Per Elisabetta, diventata regina d'Inghilterra, era stato un addio a molte cose e, fra queste, al ricordo di quel numero identificativo. Nessun addio, però, all'attestato di autista di camion, da allora scettro invisibile della propria indipendenza solo assaggiata. Uno scettro tenuto segretamente e per sempre stretto in pugno al pari di quello di sovrana degli inglesi mentre la sua Land Rover rappresentava il trono da cui esercitare la voglia di libertà e vicinanza alla gente. In fondo, per l'autista di mezzi militari Elisabetta II, abituata al lusso e alla comodità, che altro poteva essere la Land Rover se non un piccolo, sicuro, poderoso camion ingentilito nelle forme? Un camion sempre al proprio servizio capace di accogliere e, forse, persino celare la sua voglia di evasione. Un rifugio, dunque. Dove dimenticare i ceppi del cerimoniale mentre guidava nel verde della tenuta di Balmoral, in Scozia. Un luogo in movimento dove all'occorrenza tirare imboscate diplomatiche come quella di vent'anni fa ai danni del futuro re d'Arabia Saudita, Abdullah bin Abdulaziz.

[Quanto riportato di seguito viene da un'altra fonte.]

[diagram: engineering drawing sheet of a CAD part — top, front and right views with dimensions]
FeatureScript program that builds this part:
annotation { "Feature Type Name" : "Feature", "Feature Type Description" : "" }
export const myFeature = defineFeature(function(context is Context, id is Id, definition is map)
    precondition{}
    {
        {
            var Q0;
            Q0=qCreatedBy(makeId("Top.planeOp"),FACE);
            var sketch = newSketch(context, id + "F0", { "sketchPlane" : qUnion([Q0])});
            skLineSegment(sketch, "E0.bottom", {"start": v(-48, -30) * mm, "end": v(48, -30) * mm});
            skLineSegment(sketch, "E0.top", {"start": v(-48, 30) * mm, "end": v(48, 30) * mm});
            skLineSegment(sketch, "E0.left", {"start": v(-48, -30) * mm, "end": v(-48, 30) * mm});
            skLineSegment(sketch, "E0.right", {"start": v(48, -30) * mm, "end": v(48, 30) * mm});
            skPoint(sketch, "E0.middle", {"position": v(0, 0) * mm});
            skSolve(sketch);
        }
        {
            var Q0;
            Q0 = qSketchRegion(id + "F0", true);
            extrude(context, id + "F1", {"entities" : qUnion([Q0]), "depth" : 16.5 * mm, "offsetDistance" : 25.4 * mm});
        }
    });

Curioso. È proprio di questi settimane l'annuncio che nel Paese del Golfo le donne potranno finalmente guidare. Eppure, nel 1998, con enorme anticipo e sempre su una Land Rover, Elisabetta II aveva posto la prima pietra di questa rivoluzione. Aveva invitato il futuro re arabo (di fatto già regnante perché re Fahd era stato colpito da infarto) a una gita per la tenuta. Abdullah era uscito dal castello prendendo posto sul fuoristrada dal lato passeggero, mentre un assistente del suo seguito si accomodava dietro. Solo a quel punto, spiazzando gli ospiti, Elisabetta era entrata nella stessa Land Rover, sedendosi al volante e via, aveva preso a pigiare sull'acceleratore per chilometri fino a quando Abdullah non le aveva chiesto di rallentare, preoccupato nel vederla chiacchierare e guidare veloce e decisa. Il messaggio a favore delle donne era arrivato forte e chiaro.
La Land Rover ritrovata in Galles e che ora, a due anni dall'uscita di produzione, la Casa si appresta a restaurare in ogni dettaglio per celebrare gli 80 anni dal primo lancio, è dunque molto più di un'auto. Per la regina è stata un camion dove mettere alla prova le proprie abilità d'autista e sentirsi libera, per la gente comune un mezzo che ha accompagnato la voglia di avventura di generazioni, per molti uno status symbol, un sinonimo e un contrario perché popolare ma anche d'elite, una figlia della guerra, un sogno realizzato e, su tutto, il passato che si perpetua per non farci dimenticare. In anni più recenti, numero 230873 l'ha utilizzata anche per risolvere una grana familiare.
Di Kate Middleton, futura nuora, le piacevano molte cose ma non quelle minigonne troppo corte e le scarpe con le zeppe. «Forza, vieni che ti porto a fare un giro per la tenuta e, sì, guido io...», si narra le abbia detto un giorno. Ecco. Due chiacchiere. Tutto risolto.